- **Required work**
Exactly reproduce the data from its first line through the line with "Table 1. General", leaving out every line after it.

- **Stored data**
********
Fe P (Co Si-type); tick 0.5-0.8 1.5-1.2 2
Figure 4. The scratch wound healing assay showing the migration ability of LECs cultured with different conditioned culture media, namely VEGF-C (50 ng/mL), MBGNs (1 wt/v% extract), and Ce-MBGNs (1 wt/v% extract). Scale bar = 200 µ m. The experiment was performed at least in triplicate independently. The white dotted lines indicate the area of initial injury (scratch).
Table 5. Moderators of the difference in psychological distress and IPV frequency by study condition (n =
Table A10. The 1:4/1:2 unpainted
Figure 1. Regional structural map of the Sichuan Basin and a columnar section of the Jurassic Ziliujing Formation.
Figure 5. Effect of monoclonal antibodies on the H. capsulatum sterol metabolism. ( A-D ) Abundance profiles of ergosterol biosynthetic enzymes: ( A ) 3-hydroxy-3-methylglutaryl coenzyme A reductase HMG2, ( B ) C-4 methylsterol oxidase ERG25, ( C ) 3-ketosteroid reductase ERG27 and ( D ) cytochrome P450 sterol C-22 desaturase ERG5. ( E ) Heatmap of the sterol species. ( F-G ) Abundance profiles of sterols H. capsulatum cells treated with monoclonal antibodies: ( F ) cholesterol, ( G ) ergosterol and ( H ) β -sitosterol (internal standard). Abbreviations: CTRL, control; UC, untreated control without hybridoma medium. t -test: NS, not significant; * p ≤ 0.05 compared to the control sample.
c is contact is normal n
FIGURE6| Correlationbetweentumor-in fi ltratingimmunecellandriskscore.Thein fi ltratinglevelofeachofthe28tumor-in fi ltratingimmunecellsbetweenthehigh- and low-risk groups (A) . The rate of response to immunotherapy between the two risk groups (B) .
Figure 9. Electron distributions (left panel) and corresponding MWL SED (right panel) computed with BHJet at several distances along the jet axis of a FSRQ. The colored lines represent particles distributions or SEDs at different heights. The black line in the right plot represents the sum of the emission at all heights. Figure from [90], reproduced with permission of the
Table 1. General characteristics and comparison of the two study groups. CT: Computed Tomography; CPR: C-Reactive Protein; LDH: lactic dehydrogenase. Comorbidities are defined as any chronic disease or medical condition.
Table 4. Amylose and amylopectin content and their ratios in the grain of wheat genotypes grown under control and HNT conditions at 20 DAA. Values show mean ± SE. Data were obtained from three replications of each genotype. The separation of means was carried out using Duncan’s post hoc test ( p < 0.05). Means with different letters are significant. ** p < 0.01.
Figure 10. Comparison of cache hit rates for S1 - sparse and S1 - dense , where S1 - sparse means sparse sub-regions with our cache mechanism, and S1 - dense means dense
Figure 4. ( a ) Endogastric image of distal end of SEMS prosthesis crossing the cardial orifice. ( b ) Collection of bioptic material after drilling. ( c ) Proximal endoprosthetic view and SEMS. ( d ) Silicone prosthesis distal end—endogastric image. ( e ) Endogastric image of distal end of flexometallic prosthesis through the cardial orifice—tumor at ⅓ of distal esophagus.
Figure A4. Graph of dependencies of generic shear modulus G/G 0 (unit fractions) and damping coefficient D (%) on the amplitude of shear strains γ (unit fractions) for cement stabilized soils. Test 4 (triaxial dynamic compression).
********
- **Answer box**
Fe P (Co Si-type); tick 0.5-0.8 1.5-1.2 2
Figure 4. The scratch wound healing assay showing the migration ability of LECs cultured with different conditioned culture media, namely VEGF-C (50 ng/mL), MBGNs (1 wt/v% extract), and Ce-MBGNs (1 wt/v% extract). Scale bar = 200 µ m. The experiment was performed at least in triplicate independently. The white dotted lines indicate the area of initial injury (scratch).
Table 5. Moderators of the difference in psychological distress and IPV frequency by study condition (n =
Table A10. The 1:4/1:2 unpainted
Figure 1. Regional structural map of the Sichuan Basin and a columnar section of the Jurassic Ziliujing Formation.
Figure 5. Effect of monoclonal antibodies on the H. capsulatum sterol metabolism. ( A-D ) Abundance profiles of ergosterol biosynthetic enzymes: ( A ) 3-hydroxy-3-methylglutaryl coenzyme A reductase HMG2, ( B ) C-4 methylsterol oxidase ERG25, ( C ) 3-ketosteroid reductase ERG27 and ( D ) cytochrome P450 sterol C-22 desaturase ERG5. ( E ) Heatmap of the sterol species. ( F-G ) Abundance profiles of sterols H. capsulatum cells treated with monoclonal antibodies: ( F ) cholesterol, ( G ) ergosterol and ( H ) β -sitosterol (internal standard). Abbreviations: CTRL, control; UC, untreated control without hybridoma medium. t -test: NS, not significant; * p ≤ 0.05 compared to the control sample.
c is contact is normal n
FIGURE6| Correlationbetweentumor-in fi ltratingimmunecellandriskscore.Thein fi ltratinglevelofeachofthe28tumor-in fi ltratingimmunecellsbetweenthehigh- and low-risk groups (A) . The rate of response to immunotherapy between the two risk groups (B) .
Figure 9. Electron distributions (left panel) and corresponding MWL SED (right panel) computed with BHJet at several distances along the jet axis of a FSRQ. The colored lines represent particles distributions or SEDs at different heights. The black line in the right plot represents the sum of the emission at all heights. Figure from [90], reproduced with permission of the
Table 1. General characteristics and comparison of the two study groups. CT: Computed Tomography; CPR: C-Reactive Protein; LDH: lactic dehydrogenase. Comorbidities are defined as any chronic disease or medical condition.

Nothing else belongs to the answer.